If restoring old computers is a hobby you want to pursue, you need to invest in a solid toolbox. A good screwdriver is worth its weight in gold. The cheaper ones tend to be flimsy. You may even find that the metal on the driver is cut off when you try to remove a stubborn screw. As the saying goes, “buy cheap, buy twice.”

Other tools you need are spudgers and pickpockets to pry open panels and circuit boards. Many computer repair kits include these. You should also invest in a magnetic screw bowl or washer so that you do not lose any important screws that you need to reassemble your machine.

Keeping a computer cool is an important part of service. If you buy an old machine, it is almost certain that the thermal paste that was originally applied has become solid and brittle. This means that it is no longer an effective heat conductor.

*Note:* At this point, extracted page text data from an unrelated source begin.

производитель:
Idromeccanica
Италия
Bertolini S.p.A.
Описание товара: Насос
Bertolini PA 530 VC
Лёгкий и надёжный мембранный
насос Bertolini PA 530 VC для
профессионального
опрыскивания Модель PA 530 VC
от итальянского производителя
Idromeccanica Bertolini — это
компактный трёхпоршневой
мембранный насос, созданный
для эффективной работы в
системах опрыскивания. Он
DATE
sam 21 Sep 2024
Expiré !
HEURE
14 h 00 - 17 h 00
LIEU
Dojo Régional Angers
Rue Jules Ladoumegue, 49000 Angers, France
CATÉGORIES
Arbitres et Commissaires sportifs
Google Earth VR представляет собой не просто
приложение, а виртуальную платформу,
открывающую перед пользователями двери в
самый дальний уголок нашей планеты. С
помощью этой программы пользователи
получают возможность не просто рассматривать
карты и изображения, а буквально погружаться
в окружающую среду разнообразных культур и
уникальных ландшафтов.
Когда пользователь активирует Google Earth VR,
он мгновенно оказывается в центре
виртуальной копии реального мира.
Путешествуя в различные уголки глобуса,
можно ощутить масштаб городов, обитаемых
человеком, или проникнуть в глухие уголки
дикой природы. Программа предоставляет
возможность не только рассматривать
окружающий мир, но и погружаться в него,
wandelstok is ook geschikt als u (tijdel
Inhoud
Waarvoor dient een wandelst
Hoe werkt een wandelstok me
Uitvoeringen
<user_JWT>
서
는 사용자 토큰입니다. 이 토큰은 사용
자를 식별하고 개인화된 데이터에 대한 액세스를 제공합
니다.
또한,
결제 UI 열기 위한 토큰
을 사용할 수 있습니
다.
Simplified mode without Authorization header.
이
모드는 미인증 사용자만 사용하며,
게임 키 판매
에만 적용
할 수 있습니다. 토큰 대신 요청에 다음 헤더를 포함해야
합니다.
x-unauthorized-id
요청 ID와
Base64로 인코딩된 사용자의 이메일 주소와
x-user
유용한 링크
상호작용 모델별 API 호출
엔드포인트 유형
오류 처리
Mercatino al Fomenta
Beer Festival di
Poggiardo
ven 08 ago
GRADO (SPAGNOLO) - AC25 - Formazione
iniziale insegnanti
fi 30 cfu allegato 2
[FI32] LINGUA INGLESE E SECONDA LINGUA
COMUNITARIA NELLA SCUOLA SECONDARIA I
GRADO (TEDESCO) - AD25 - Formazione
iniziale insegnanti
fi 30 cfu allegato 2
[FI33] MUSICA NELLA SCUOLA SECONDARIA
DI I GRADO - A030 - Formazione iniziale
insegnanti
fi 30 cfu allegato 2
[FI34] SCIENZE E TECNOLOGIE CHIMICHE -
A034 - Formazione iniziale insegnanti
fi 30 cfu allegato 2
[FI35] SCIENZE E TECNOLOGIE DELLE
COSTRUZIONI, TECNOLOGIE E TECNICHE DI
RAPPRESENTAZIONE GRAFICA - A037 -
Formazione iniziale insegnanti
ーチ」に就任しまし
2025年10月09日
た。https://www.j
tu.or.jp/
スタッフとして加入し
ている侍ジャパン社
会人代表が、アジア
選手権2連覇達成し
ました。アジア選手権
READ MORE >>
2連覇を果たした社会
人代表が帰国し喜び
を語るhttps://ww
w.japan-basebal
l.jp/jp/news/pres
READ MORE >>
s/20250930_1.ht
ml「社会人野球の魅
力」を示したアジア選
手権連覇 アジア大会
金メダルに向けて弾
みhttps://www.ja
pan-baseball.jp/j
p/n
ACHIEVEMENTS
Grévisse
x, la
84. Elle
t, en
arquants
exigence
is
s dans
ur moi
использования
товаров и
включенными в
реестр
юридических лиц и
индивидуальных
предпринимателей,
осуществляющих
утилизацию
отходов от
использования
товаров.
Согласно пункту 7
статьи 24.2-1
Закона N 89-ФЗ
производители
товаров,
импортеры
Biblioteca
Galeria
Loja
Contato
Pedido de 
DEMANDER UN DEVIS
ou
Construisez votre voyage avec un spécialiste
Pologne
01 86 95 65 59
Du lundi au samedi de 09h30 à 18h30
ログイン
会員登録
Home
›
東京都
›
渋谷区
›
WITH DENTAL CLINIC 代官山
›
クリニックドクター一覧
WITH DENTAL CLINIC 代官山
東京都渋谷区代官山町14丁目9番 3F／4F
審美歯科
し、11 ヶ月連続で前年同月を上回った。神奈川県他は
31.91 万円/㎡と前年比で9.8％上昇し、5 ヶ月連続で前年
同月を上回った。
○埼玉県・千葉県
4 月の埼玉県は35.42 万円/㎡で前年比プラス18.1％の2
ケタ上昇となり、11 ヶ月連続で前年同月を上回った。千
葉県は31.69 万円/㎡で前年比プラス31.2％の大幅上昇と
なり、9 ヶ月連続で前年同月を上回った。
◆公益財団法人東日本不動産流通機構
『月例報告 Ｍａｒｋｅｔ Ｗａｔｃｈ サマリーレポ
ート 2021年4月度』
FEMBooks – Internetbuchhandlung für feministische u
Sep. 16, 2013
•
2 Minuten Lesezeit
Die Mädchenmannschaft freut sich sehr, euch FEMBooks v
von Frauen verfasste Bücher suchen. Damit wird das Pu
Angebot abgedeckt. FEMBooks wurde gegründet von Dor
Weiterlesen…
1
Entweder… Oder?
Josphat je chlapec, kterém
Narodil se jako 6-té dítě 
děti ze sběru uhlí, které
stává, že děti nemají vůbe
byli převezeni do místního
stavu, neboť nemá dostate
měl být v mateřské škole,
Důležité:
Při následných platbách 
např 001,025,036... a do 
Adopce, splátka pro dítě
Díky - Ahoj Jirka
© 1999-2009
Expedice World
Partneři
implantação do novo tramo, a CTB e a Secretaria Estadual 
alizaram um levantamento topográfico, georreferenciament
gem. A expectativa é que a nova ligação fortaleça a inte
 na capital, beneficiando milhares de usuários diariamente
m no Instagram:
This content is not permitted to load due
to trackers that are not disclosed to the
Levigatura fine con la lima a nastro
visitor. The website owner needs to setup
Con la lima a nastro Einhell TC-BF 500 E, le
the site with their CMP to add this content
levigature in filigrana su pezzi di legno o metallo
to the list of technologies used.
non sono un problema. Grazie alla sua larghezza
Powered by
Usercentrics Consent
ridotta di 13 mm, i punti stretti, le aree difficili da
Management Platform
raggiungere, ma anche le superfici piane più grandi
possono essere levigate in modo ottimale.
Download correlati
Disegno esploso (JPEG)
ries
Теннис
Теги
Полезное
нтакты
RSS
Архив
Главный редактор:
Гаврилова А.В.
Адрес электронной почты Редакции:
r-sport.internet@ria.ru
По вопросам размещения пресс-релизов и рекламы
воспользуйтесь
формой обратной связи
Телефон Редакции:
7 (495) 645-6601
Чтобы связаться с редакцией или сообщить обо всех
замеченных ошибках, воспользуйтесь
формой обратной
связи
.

Safe to invest in a pair of Arctic Silver tubes. You also need some Q-tips and a bottle of isopropyl alcohol to remove any of the old, enclosed thermal paste. (There’s something quite cathartic about scraping off the old, crusty goo.)

A Q-tip that hovers over a computer circuit board.
Matthew Hughes

Of course, a can of compressed air is always a useful way to remove dust that has found its way into a machine. Turning off the heat sink is without a doubt the easiest way to make a computer cooler (and quieter), with less power consumption.